Schmid had an exciting finish Friday. He reached the par-5 16th green in two with a 7-iron second shot and holed a 17-foot putt for eagle. He hit pitching wedge to six feet that par-3 17th hole and used his long-putter to make that birdie.
The 18th hole was where he ran into trouble. His tee shot veered right, his recovery shot clipped a branch and the gusting winds blew his approach shot over the back right part of the green. He chipped on and two-putted for a double bogey.
“My first 17 holes, the course was very playable,” Schmid said. “The greens were soft, there wasn’t much wind. But the last nine holes, the wind got up a bit. I think it’s going to be difficult over the weekend, for sure.”
Schmid has lived in an apartment near Ponte Vedra Beach for almost a year and had played the TPC Sawgrass course about 20 times. He was part of a media session Wednesday morning where players competing in their first Players—and there were 22 of them—chatted with the media. He said then that he first played the course when he and the Louisville golf team stopped by for a round. He remembered hitting a nice 9-iron shot to 15 feet on the infamous 17th green. Once, he said, he flew that green with a pitching wedge shot—“A shocker,” Schmid said, “but otherwise I’ve stayed dry there.”

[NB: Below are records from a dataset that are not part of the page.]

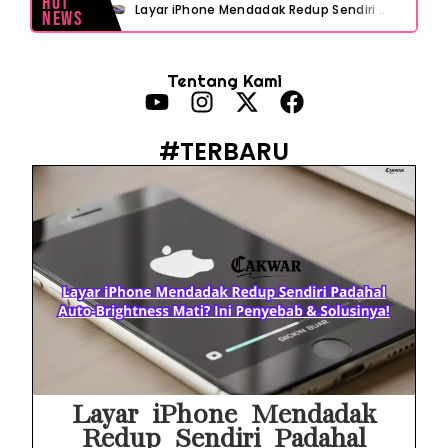
Hot
Layar iPhone Mendadak Redup Sendiri Padahal Auto-Brightness Mati? Ini Penyebab & Solusinya!
News
HP Vivo Suka Mati Sendiri Padahal Baterai Masih Banyak? Ini 5 Penyebab dan Solusinya!
Tentang Kami
HP Infinix Stuck di Logo Setelah Update XOS? Jangan Panik, Cek Ini Sebelum Reset Data!
PWI Jaya Sayangkan Tudingan ‘Londo Ireng’ terhadap Jurnalis, Ini Ulasannya
#TERBARU
Prabowo Sebut ‘Londo Ireng’, Ray Rangkuti Desak DPR Bersikap, Ini Ulasan Politiknya
MAKI Soroti Penahanan Eks Jampidsus Febrie Adriansyah Tanpa Rompi Pink
Febrie Adriansyah Ditahan, Mengapa Tanpa Rompi Pink? Ini Penjelasan dan Faktanya
Babak Baru Kasus Febrie Adriansyah, Rencana Praperadilan Penyitaan Emas dan Uang Tunai Jadi Sorotan
Baterai Apple Watch Cepat Boros? Ini Penyebab dan Cara Mengatasinya
HP Huawei Cepat Panas? Ini Penyebab Utama dan Cara Mengatasinya
Layar iPhone Mendadak
Redup Sendiri Padahal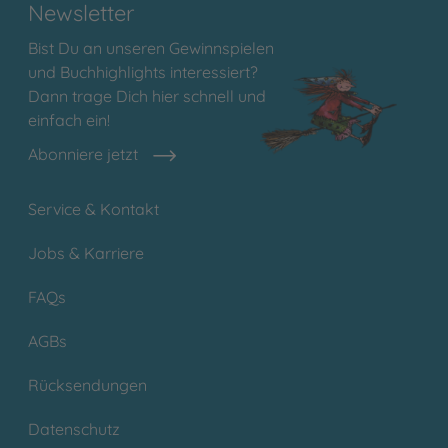
Newsletter
Bist Du an unseren Gewinnspielen
und Buchhighlights interessiert?
Dann trage Dich hier schnell und
einfach ein!
Abonniere jetzt
Service & Kontakt
Jobs & Karriere
FAQs
AGBs
Rücksendungen
Datenschutz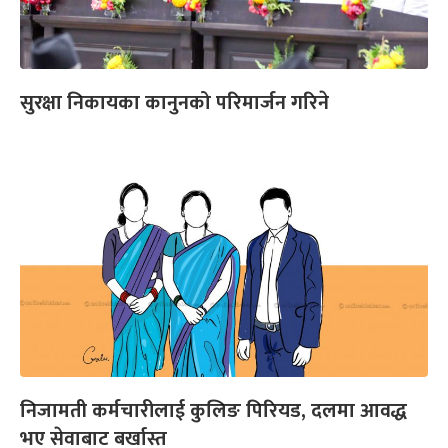
सुरक्षा निकायका कानुनको परिमार्जन गरिने
निजामती कर्मचारीलाई कुलिङ पिरियड, दलमा आवद्ध
भए सेवाबाट बर्खास्त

The weekend looms large for him. His father, an uncle and his girlfriend are flying in from Germany for the final two rounds. It will be memorable for all of them. At least Schmid is familiar with the course but not with the crucible that is The Players Championship on the weekend.
“In the end, it’s about holing putts and being stable between the ears,” Bauer said. “Matti is an incredibly good player and he’s becoming mature.”
He’s a Cinderella story at the Players Championship… but not at darts.